In an untitled, atypical water piece (1970), two ordinary galvanized wheelbarrows are aligned side by side, each filled to its low back rim with water; the doubling of the wheelbarrows and their unlikely contents is perfect, and unsettling. The absolute stillness of the pair runs counter to our expectations both of wheelbarrows and of water. Our immediate temptation is to lift up the handles in order to balance the load and get moving. The level plane defined by the two separated surfaces of water imposes horizontality as the axis of the sculpture, whether still or (in our imaginations) rolling. It’s as though Bollinger were offering us a portable horizon.3

Transport of another sort occurs with Evergreen Joe Hemmis, shown in the 1970 Whitney Annual and reconstructed here. Bollinger arranged 30 over-long, two-legged, 30-inch-high wooden sawhorses made of two-by-fours in a circle 25 feet in diameter. He pushed the legless ends together on the ground so as to form a virtual hub, from which the stock 10-foot-long crossbars radiated up and outward like the spokes of a giant horizontal wheel. The two legs of each sawhorse touched those of its two neighbors, forming a round, crenellated barrier. When Bollinger made the piece, it harked back a few years, to when Minimal sculpture was homemade and troublesome rather than coldly repetitive. His piece conveys speed, with its center sucking in our sight like a vortex and the 60 legs seeming to mark the passing seconds. The title, obscure to all but hardcore bikers, pays homage to a hell-for-leather hill climber who excelled at a racing event that the Triumph-riding Bollinger knew well. The immediate, kinesthetic presence of the sculpture says it all.

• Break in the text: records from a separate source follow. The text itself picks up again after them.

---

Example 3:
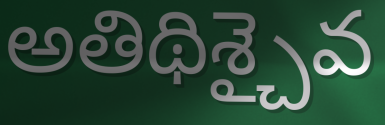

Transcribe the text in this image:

అతిథిశ్చైవ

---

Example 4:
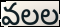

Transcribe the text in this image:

వలల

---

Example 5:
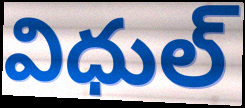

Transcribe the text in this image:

విధుల్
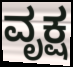
ವೃಕ್ಷ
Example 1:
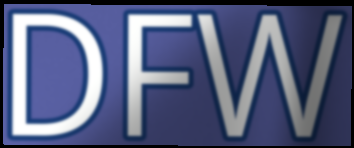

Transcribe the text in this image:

DFW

A rediscovered gem in the exhibition is the 9-minute-long, 8mm film Movie (1970; transferred to DVD), which Bollinger made for “Information,” at MoMA.4 Movie was shot from a single point of view and simply edited; it shows a strong, barearmed Bollinger picking up one end of a 13-foot length of a hefty wooden pole and then “walking” it up to vertical. Once it’s upright, Bollinger tries to stabilize it, his body holding it as if the two—man and pole—were a couple dancing. When it feels set, he steps back slightly; it stands for an instant and falls. Bollinger walks to the pole’s far end and again raises it to vertical, steadies it and backs away, only to see it fall again. The action repeats and repeats, since tall poles aren’t made for standing on end; we could be watching a 1920s two-reel comedy. Finally, it does remain standing on its own and Bollinger briefly leaves the frame, only to re-enter the scene and push the pole over. The dance starts anew.

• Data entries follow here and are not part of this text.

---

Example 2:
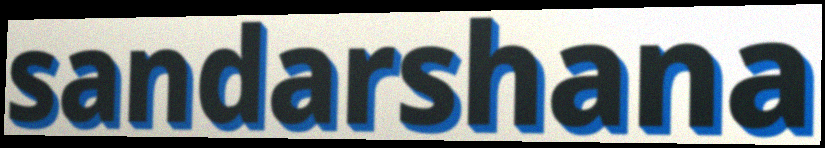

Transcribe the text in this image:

sandarshana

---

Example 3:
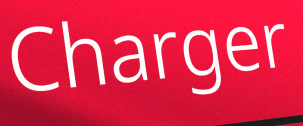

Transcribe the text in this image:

Charger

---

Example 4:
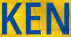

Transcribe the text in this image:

KEN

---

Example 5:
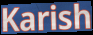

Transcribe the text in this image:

Karish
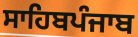
ਸਾਹਿਬਪੰਜਾਬ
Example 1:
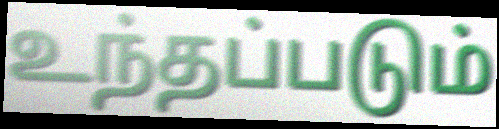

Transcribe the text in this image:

உந்தப்படும்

The film is minimal: a man, a pole, open ground and gravity. The last was a subject that Bollinger shared with his generation of sculptors. The film is Bollinger’s wittiest piece; his showing it in 1970 at MoMA suggests his contrariness. Many of his colleagues in the show strained toward seriousness.

 

More than 50 works on paper were shown in Vaduz, all but a handful coming from European collections. Seeing so many drawings at once was an eye shaker. Bollinger was as agile on paper as in space. He drew to work out sculptures, and also drew to draw. The analytical drawings are on notebook pages or moderately sized sheets of graph paper; they are decisive, cleanly executed and communicative. Here, Bollinger summons forms and spatial arrangements in visual shorthand: straight lines for ropes, circles for steel drums, curved lines for flexible tubes. They show the conceptual bent of his sculptures, which may arise from an instant’s intuition, but are furthered by a precise intelligence of proportions and relations.

“Volkswagen Rope Pieces” (1968) is a series of 18 drawings on graph paper that were hung in the same room as the second Rope Piece (1967/2011), a radical sculpture consisting of two identical, upside-down, inclined Vs. Bollinger made the Vs by running identical lengths of manila rope up the wall and then down to and outward on the floor. The drawings were after-the-fact musings on the sculpture. The car manufacturer’s trademark—another instance of Bollinger’s gearheadness—is present in two of the drawings; others show increasingly complex combinations of line lengths and angles. The depicted figures alternately appear flat or sited in space, either

in axonometric schemas or in views labeled “Top,” “Side” or “Front.” Drawn with pencil, ink pen, ruler and compass, they map the potential territory of a sculptural gesture. While Rope Piece remains lean and intractable, the drawings show the artist giving Minimalism a humorous tweak.

Bollinger made numerous works on paper with spray paint, a medium in which air and liquid briefly conjoin. When spray paint is used lightly, the air disperses the paint particles; applied with insistence, the spray creates a density of color wherein the hand has no part. Here Bollinger’s spare repertory of circles, sharp lines and extended fields takes on an atmospheric quality. In some works he allows the diffusive quality of the medium to make shapes bristling with energy; in others he uses a mask to abruptly limit an otherwise shimmering veil of color, typically cyan or black. A few of the spray-paint works are polychrome, with uneven, overlapping, vertical stripes of close-hued color forming fields of sensual beauty radiating way beyond their edges. He could do that.

 

  1. Rolf Ricke ran his gallery in Cologne from 1963 to 2004. In 2006 his collection was jointly acquired by the Kunstmuseum Liechtenstein, the Kunstmuseum St. Gallen and the Museum fur Moderne Kunst, Frankfurt am Main. Meyer-Stoll encountered Bollinger’s works when she organized a comprehensive exhibition of the Ricke holdings for the three museums in 2008. In putting together the Bollinger retrospective, Meyer-Stoll has relied both on Ricke and on his exceptional archive, most of which will be donated to the Akademie der Kunste in Berlin.
  2. For more detailed information, see Wade Saunders, “Not Lost, Not Found,” Art in America, March 2000, pp. 104-17, 143. We’ve borrowed some descriptive passages from that text.
  3. Although the piece shown in Liechtenstein is dated 1970, the wheelbarrows differ slightly from those used by Bollinger and documented in vintage photographs; in the photographs, the geometry of the barrows’ boxes is more pronounced, so the spatial dynamics are stronger.
  4. Because Bollinger never retrieved the film from the show, MoMA now claims title to it.

 

“Bill Bollinger: The Retrospective” was organized by Christiane Meyer-Stoll at the Kunstmuseum Liechtenstein in Vaduz, where it premiered [Feb. 4-May 8]; after Karslruhe, it will travel to the Fruitmarket Gallery in Edinburgh [Oct. 29, 2011-Jan. 8, 2012]. It is accompanied by a 256-page catalogue published by Walter Konig in German and English versions.